# looking for a plan for a square pub table



## chunky08 (Apr 11, 2008)

having trouble finding finding a plan for a square pub style table, want to build a table 40"by 40" by 36" high , chairs also , any help greatly appreciated 

thanks cliff


----------



## cabinetman (Jul 5, 2007)

chunky08 said:


> having trouble finding finding a plan for a square pub style table, want to build a table 40"by 40" by 36" high , chairs also , any help greatly appreciated
> 
> thanks cliff



So who is Cliff?

Without giving any details, your request is like calling up General Motors and asking for a car. This is a woodworking forum, and if you're into woodworking, you might try designing your own table. You could start with just a rough sketch of what you want and then make it more defined. Pretty soon, you'll have a sketch that you can figure out materials and make a cut list.

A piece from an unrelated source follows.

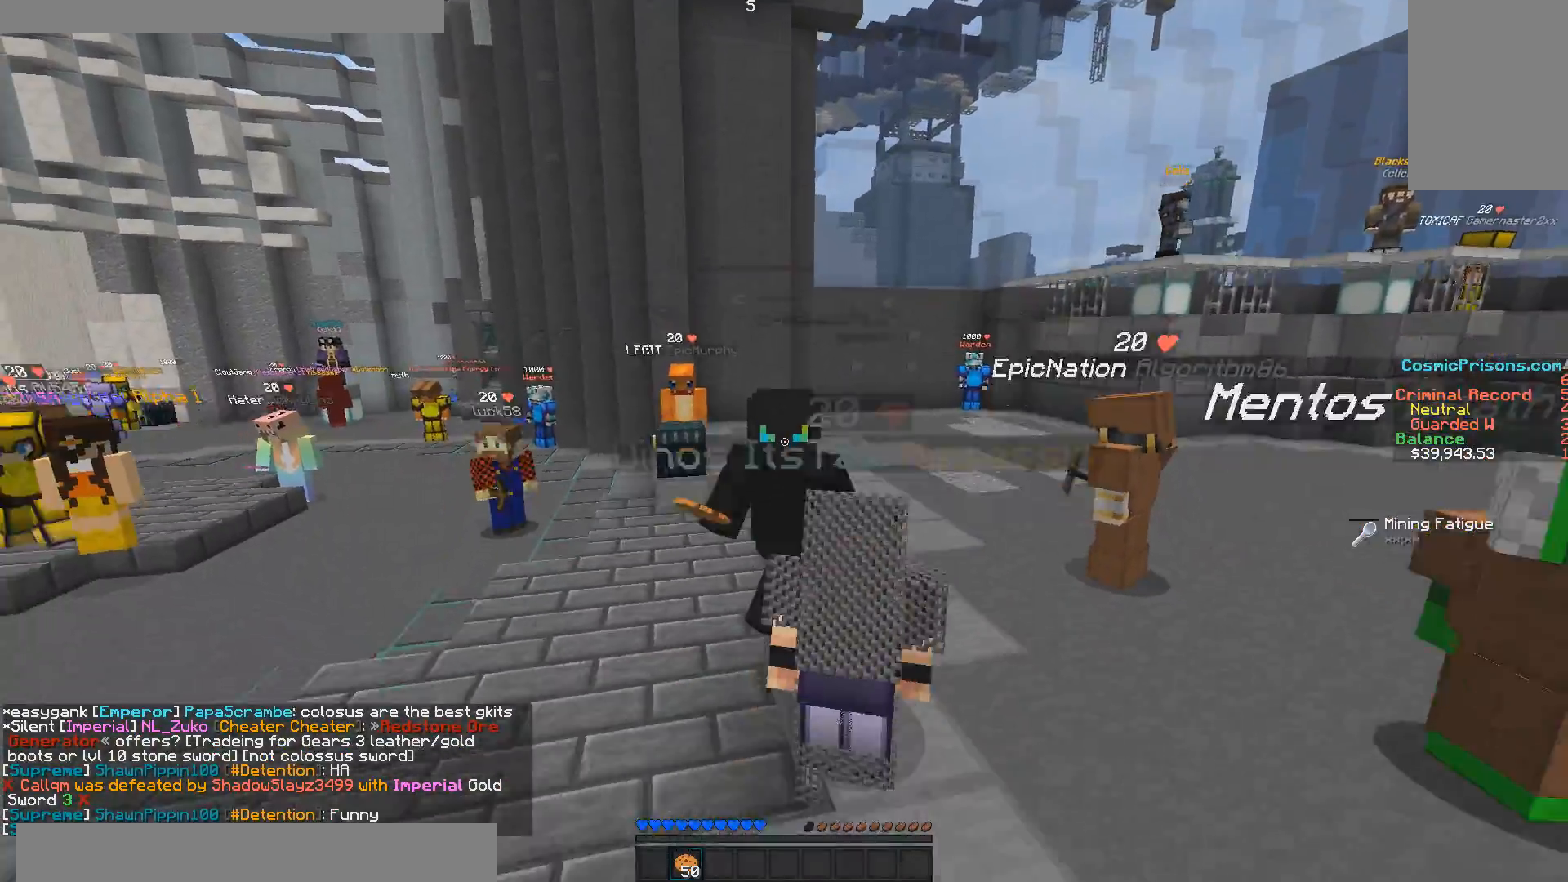
{"keys": ["w"], "mouse": [], "events": []}
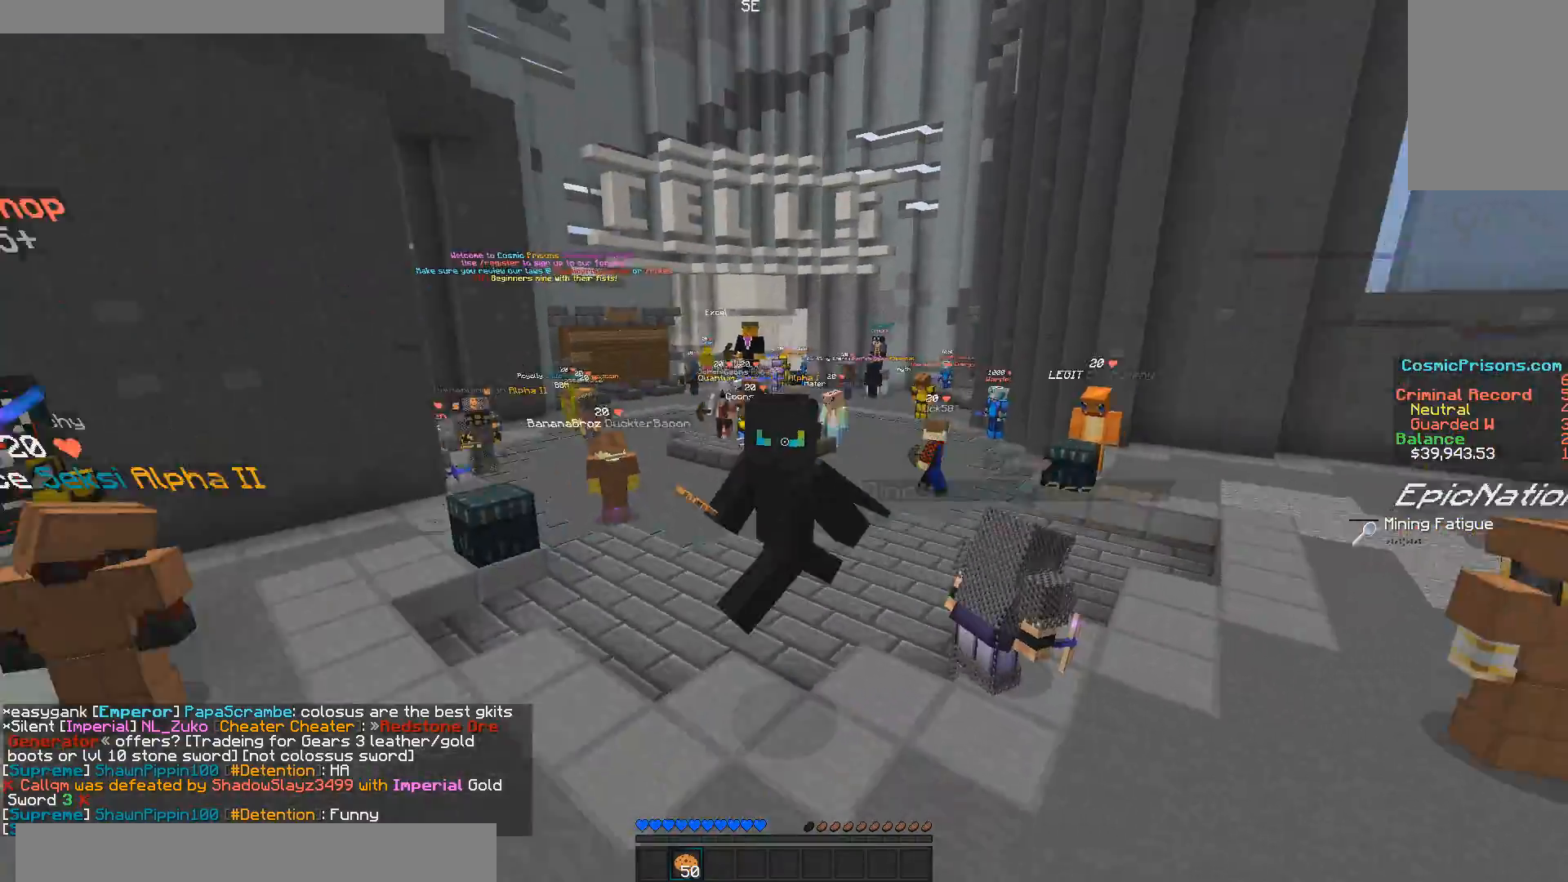
{"keys": ["w"], "mouse": [], "events": []}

If you need assistance in the process, you can no doubt get info here just by asking. Can't help you much with buying plans or any free ones. You might just do a Google search, or look at:
http://www.plansnow.com


----------



## pianoman (Jan 16, 2008)

I have seen way too many Pub Tables...I don`t get it!


----------



## daryl in nanoose (Feb 18, 2007)

You could just find a set at plans for a table and chairs and just doctor the measurements. As mentioned above Plans now is a good place to look.


----------



## Corndog (Apr 26, 2007)

Well I hang out in skid bars and not "pubs" so I can't help ya'. Sorry.:laughing:


----------